Pourquoi l’association Santé respiratoire France s’est-elle engagée dans ce projet ?
Santé Respiratoire France a souhaité s’engager dans ce projet de manière naturelle, en cohérence avec son identité d’association mixte réunissant des patients, des aidants et des soignants. L’approche défendue est globale. Elle inclut les professionnels de santé, qui sont rarement intégrés dans des dispositifs d’accompagnement préventif structurés.

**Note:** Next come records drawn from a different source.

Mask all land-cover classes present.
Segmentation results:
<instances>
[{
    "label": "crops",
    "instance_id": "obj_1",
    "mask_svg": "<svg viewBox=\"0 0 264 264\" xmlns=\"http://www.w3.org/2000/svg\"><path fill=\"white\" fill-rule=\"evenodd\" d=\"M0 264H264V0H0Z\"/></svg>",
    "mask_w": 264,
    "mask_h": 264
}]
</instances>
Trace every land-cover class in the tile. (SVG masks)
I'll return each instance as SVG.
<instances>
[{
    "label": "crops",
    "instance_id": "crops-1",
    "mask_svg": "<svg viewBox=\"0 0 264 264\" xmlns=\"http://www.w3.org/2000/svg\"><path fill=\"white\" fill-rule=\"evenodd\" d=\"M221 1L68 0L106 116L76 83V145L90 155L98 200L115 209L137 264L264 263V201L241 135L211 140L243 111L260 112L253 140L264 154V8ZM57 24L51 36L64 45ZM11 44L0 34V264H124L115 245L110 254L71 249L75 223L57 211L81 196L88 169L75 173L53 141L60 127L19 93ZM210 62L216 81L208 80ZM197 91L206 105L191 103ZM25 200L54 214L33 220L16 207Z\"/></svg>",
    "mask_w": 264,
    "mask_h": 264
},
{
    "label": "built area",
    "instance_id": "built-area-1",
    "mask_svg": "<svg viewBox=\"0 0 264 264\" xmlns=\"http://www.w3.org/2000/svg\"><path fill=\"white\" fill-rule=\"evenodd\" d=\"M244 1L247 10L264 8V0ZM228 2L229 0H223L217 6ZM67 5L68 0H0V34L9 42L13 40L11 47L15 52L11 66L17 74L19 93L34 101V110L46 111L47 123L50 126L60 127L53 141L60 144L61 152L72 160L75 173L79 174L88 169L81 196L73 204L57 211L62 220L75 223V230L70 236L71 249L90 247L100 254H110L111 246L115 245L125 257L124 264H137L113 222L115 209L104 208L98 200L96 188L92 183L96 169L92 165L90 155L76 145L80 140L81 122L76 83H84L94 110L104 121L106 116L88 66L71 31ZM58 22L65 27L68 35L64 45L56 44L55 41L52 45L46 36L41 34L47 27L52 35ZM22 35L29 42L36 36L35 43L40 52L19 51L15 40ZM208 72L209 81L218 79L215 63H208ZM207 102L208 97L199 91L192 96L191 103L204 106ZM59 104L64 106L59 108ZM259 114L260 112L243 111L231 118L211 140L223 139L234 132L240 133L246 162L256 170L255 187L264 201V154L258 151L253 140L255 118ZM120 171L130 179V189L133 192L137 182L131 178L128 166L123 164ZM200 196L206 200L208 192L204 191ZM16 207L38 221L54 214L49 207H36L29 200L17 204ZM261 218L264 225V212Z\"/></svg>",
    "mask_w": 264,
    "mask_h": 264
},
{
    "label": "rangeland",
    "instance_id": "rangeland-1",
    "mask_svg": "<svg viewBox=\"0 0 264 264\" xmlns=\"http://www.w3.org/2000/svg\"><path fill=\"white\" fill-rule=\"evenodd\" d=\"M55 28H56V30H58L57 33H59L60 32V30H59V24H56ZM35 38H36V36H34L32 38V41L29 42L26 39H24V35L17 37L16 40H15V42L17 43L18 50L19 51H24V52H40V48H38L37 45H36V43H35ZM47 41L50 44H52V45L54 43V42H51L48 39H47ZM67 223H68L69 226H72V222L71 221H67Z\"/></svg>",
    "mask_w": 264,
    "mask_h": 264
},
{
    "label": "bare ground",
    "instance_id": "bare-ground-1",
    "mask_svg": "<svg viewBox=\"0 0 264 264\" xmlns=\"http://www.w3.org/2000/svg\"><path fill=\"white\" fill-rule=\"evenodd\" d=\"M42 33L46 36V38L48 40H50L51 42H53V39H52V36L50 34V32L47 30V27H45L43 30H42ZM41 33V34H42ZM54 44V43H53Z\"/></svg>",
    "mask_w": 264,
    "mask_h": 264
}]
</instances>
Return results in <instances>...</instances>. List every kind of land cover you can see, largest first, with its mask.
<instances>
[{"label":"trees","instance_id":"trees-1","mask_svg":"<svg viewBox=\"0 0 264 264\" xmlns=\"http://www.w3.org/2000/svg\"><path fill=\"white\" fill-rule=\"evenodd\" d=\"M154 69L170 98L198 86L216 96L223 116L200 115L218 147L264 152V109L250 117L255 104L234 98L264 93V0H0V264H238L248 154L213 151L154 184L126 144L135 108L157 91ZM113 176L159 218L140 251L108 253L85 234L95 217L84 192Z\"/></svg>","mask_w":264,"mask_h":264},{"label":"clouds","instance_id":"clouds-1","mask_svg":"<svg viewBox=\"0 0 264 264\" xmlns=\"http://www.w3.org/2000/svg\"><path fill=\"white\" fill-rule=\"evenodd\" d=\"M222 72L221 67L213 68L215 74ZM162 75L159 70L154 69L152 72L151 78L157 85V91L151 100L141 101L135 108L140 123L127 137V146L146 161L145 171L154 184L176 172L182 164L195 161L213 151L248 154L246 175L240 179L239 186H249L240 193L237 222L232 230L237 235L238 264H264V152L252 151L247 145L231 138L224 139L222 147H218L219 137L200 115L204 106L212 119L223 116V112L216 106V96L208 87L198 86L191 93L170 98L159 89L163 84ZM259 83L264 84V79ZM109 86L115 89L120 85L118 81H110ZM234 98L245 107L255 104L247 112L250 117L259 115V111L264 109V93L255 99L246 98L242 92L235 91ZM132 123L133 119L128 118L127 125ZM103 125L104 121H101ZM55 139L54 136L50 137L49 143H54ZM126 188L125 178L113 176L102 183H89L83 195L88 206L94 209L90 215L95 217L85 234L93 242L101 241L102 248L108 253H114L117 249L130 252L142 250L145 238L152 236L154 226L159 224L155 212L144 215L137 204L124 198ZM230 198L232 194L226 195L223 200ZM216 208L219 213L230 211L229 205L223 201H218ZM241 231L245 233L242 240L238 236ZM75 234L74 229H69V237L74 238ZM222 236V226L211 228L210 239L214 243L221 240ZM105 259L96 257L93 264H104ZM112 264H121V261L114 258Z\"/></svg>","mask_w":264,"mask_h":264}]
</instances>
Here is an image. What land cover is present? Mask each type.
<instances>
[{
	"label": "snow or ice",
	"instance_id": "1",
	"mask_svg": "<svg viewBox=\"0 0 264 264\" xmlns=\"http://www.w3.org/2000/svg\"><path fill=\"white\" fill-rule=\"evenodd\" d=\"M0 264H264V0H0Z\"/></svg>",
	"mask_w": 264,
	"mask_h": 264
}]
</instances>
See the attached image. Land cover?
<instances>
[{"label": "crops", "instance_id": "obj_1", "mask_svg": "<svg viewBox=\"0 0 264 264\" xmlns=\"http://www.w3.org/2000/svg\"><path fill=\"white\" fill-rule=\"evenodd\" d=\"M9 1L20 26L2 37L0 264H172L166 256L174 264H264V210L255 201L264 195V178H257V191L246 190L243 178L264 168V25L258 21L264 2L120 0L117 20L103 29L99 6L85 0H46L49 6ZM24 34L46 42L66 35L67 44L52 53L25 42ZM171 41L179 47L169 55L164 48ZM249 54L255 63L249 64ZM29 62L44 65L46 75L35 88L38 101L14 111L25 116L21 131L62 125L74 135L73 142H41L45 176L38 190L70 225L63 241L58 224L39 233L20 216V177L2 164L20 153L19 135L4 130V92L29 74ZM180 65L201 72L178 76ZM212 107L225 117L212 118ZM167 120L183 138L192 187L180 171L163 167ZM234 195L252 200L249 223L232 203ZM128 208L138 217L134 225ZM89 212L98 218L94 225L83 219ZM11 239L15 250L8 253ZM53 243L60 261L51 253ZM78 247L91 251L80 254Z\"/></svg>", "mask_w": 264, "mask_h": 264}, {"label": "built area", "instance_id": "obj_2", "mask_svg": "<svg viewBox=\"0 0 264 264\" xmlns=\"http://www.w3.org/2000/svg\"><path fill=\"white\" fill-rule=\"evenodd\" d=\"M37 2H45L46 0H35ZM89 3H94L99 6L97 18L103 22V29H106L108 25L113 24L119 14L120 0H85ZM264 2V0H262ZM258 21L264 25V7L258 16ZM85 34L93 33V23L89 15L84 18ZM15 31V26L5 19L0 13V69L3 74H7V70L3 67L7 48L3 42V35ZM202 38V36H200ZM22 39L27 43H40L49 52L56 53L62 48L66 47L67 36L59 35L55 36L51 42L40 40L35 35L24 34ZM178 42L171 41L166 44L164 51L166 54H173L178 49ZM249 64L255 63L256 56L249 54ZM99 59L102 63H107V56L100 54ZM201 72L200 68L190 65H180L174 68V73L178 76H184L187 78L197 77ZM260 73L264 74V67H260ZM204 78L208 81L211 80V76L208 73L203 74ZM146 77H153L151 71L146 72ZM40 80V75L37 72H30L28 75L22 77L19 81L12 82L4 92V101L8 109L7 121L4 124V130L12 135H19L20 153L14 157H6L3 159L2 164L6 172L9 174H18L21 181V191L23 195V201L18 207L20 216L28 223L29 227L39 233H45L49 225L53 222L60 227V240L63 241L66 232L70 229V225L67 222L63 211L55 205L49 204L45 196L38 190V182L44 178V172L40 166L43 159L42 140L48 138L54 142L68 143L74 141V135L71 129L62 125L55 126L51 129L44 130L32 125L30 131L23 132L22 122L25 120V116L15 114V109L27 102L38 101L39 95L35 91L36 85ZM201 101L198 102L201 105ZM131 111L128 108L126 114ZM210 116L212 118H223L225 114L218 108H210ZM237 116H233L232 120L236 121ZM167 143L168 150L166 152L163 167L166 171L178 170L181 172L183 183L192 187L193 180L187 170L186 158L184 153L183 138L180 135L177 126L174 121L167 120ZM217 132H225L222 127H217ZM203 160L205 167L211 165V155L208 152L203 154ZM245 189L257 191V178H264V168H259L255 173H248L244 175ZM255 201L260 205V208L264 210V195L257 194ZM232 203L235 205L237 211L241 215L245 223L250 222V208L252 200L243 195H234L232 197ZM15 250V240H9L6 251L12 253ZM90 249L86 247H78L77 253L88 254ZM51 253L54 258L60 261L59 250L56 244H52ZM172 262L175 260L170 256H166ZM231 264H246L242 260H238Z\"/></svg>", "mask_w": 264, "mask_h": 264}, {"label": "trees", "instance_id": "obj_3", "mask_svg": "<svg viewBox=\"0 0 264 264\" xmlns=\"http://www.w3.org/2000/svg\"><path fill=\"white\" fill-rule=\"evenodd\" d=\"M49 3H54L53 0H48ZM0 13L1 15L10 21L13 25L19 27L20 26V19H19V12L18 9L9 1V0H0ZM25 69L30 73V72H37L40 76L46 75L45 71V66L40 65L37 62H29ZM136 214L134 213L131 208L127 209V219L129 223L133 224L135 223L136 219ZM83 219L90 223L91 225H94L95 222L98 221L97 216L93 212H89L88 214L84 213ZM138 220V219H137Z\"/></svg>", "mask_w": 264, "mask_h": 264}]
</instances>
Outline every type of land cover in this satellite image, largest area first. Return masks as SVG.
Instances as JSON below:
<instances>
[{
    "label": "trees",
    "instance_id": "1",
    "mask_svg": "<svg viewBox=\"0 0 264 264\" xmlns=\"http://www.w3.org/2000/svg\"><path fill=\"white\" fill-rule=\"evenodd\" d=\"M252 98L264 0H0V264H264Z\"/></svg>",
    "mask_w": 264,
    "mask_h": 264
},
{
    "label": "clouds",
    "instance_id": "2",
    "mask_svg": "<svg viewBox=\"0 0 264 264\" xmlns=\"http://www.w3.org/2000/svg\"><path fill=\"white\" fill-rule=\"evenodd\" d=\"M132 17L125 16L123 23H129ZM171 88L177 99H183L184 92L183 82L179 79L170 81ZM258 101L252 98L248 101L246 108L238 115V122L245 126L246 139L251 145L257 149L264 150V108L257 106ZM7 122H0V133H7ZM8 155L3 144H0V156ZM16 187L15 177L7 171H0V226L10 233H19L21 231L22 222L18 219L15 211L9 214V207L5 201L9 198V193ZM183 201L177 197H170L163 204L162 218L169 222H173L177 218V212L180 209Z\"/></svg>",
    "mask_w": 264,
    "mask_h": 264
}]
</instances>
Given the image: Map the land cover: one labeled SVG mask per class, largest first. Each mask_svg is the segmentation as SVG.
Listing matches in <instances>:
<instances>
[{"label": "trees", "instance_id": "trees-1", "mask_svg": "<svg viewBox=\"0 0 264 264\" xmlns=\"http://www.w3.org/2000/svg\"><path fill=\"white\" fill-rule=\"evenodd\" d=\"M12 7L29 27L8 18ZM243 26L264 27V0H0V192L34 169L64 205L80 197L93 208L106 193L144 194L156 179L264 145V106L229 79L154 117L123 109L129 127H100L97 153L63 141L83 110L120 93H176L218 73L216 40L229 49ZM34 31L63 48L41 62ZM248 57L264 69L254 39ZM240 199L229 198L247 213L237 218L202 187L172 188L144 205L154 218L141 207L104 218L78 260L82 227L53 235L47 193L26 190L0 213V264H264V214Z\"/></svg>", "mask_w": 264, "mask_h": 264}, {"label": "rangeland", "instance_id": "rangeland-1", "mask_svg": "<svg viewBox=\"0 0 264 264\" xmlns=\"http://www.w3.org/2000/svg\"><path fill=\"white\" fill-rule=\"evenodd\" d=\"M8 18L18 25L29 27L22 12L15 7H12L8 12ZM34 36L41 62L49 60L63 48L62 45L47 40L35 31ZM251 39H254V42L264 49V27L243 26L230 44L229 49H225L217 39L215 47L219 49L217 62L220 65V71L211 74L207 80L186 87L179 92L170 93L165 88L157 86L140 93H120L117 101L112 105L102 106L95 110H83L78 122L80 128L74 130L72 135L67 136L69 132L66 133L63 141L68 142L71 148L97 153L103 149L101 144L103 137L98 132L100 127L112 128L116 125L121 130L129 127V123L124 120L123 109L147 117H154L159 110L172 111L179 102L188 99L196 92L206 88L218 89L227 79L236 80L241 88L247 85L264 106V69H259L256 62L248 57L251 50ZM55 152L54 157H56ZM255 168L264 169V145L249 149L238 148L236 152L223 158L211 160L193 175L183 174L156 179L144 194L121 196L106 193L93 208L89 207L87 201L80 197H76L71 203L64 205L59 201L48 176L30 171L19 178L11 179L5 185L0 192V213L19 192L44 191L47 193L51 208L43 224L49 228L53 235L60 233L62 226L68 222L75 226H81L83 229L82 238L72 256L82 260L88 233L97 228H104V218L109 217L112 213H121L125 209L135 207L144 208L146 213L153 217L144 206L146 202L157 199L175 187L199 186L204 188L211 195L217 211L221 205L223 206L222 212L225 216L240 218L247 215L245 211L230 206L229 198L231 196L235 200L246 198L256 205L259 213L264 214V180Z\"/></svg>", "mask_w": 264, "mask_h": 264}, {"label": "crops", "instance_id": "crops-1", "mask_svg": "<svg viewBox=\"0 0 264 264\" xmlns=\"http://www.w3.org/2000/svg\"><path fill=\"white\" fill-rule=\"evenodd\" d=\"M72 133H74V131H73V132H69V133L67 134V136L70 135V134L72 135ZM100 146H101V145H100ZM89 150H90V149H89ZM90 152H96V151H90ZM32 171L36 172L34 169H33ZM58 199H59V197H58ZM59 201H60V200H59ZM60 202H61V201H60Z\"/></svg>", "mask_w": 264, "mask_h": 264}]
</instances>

Comme pour le reste de la population, la prévention peut être envisagée à trois niveaux chez les soignants : primaire, afin d’éviter l’apparition de troubles ; secondaire, pour repérer précocement des atteintes ; tertiaire, pour limiter les conséquences de pathologies installées. Les soignants peuvent également présenter des pathologies respiratoires : asthme, allergies, COVID-19, etc. Certains facteurs comportementaux, tabagisme, sédentarité… interviennent aussi, comme l’ensemble de la population. L’appareil respiratoire constitue une porte d’entrée ouverte sur l’extérieur. Tout ce qui est inhalé peut induire des pathologies pulmonaires mais aussi générales, notamment cardiovasculaires, en lien avec la pollution atmosphérique ou encore l’exposition aux composés organiques volatils (COV). La logique est simple : sans soignants en bonne santé, il n’y a pas de soins possibles. Et pour cela, la respiration occupe une place centrale.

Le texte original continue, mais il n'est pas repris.